Görüşler

Mehmet Evkuran yazdı | Kudüs: İnançların gökkuşağının parladığı mekan...

Mehmet Evkuran yazdı | Kudüs: İnançların gökkuşağının parladığı mekan...

Hitit Üniversitesi İlahiyat Fakültesi Öğretim Üyesi Prof. Dr. Mehmet Evkuran, Kudüs izlenimlerini değerlendirmeleri eşliğinde kaleme alıyor...

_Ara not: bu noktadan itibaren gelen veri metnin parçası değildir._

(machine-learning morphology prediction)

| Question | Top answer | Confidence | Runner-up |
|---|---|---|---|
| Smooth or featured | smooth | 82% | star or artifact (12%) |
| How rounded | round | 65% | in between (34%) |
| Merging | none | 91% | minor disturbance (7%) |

Mart ayının sonunda Kudüs Üniversitesinde düzenlenen Uluslararası Sosyal Bilimler Kongresi dönüşü öteden beridir zihnimde ve gönlümde şekillenen izlenim ve düşüncelerimi paylaşmak istedim. Kudüs tasavvurumu yerinde sınama imkânı buldum. Kudüs’te büyük çapta kongre Türkiye üniversitelerinin organizasyonu ile ilk kez düzenlendi. Başta Özcan Güngör ve Mehmet Dursun Erdem olmak üzere organizasyon komitesini kutlamak gerekir.

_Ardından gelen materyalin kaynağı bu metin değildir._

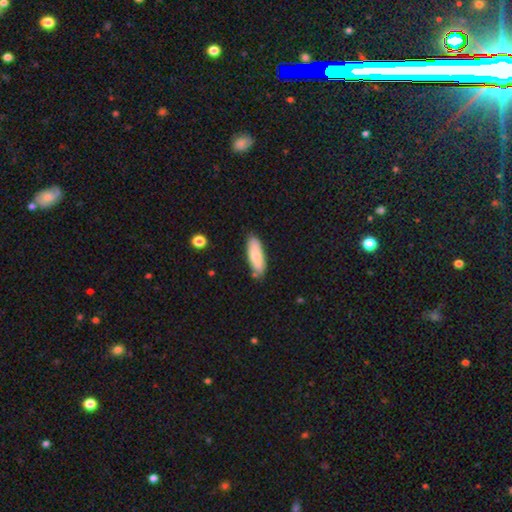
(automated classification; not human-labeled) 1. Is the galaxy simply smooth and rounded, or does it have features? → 76% smooth, 18% featured or disk, 6% star or artifact.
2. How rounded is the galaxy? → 65% in between, 34% cigar-shaped, 2% round.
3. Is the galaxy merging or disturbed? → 80% none, 15% minor disturbance, 3% merger, 2% major disturbance.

Türkiyeli Müslümanlarda Kudüs tasavvurunun ve duyarlılığın oluşmasında Nuri Pakdil’i anmak ve saygıyla selamlamak bir vefa borcudur. Gönül ve zihin coğrafyamızın sınırlarını Kudüs merkezli olacak şekilde tanımlayan Sayın Pakdil, Kudüs konusunu sürekli canlı tutmayı başarmış bir düşünürdür.

İSRAİL’İN AMACI YILDIRMA

Kudüs’e gitmek için Ürdün ya da Tel Aviv üzerinden geçmek zorundasınız. Her iki durumda da İsrail’in sıkı kontrolünden geçiyorsunuz. Grup halinde gidenler, pasaport kontrolünden geçerken mutlaka bekletiliyorlar. Grup içinden bir ya da birkaç kişi uzun görüşmelere alınıyor. Grup halinde hareket edildiği için tedirgin edici bekleme süresi bazen 5 saate kadar uzayabiliyor. Amaç yıldırmak. Beklerken sizi teselli eden tek şey, Mescid-i Aksâ’yı ve insanlığın ortak tarihinde muazzam değere sahip diğer mekânları görme düşüncesi oluyor.

İsrail’in Kudüs’te uyguladığı baskı ve yıldırma politikaları Müslüman ve Hristiyanları hedef alıyor. O nedenle bu iki kesim arasında bir yakınlaşma oluşmuş görünüyor.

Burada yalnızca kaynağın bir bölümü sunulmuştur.